Rapid growth of unstructured data following the growth of multimedia Web applications via broadband Internet and the coming 3G, as well as the government's regulation, will create huge demand for data collection in Thailand.
The company has introduced the "service-oriented storage" concept and solution to Thai customers with the aim of helping them save the cost of investment with the most utilisation of their storage resources.
Service-oriented storage is designed to leverage the most utilisation of storage for corporate entities. It is to apply service-oriented architecture to storage.
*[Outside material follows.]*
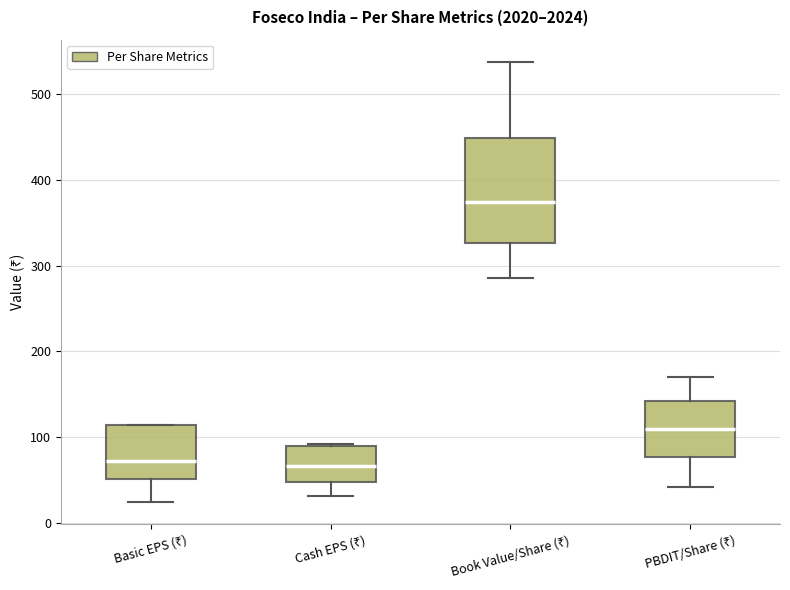

Reading left to right, read every box against the y-axis: the position of its median line, the range the box covers, and the ends of its whiskers. The values are not printed on the chart, so give them approximately, as read against the axis.

Basic EPS (₹): median 70, box 50 to 110, whiskers 20 to 110
Cash EPS (₹): median 70, box 50 to 90, whiskers 30 to 90
Book Value/Share (₹): median 370, box 330 to 450, whiskers 290 to 540
PBDIT/Share (₹): median 110, box 80 to 140, whiskers 40 to 170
It can enhance existing storage resources through storage virtualisation and can aggregate different storage capabilities to serve the need of changing business. However, there are four fundamental ways to address storage growth - storage consolation, increasing utilisation, data reduction and archiving inactive data.
Ravi Rajendran, general manager of Hitachi Data Systems in Asean, said that according to the report of Wachovia Capital Market in October 2007, HDS has the most market share in high-end storage with over 40 per cent, followed by EMC and IBM.
Last year, revenue of HDS in Asia-Pacific was around US$112.2 billion (Bt3.8 trillion), a 45-per-cent increase.
"Hitachi Data Systems has invested $2 billion in research and development in storage technology and that helps us to provide value beyond the storage to our customers," said Rajendran.
Thaweesit Kun-Ongkhanon, researcher manager of International Data Corporation (Thailand), said that the increase of data was a big-bang phenomenon.
The digital universe will grow tenfold from 161 exabytes in 2006 to 1,800 exabytes in 2011. And the trend is that in 2011 the use of storage is to serve back-up, archiving and replication respectively.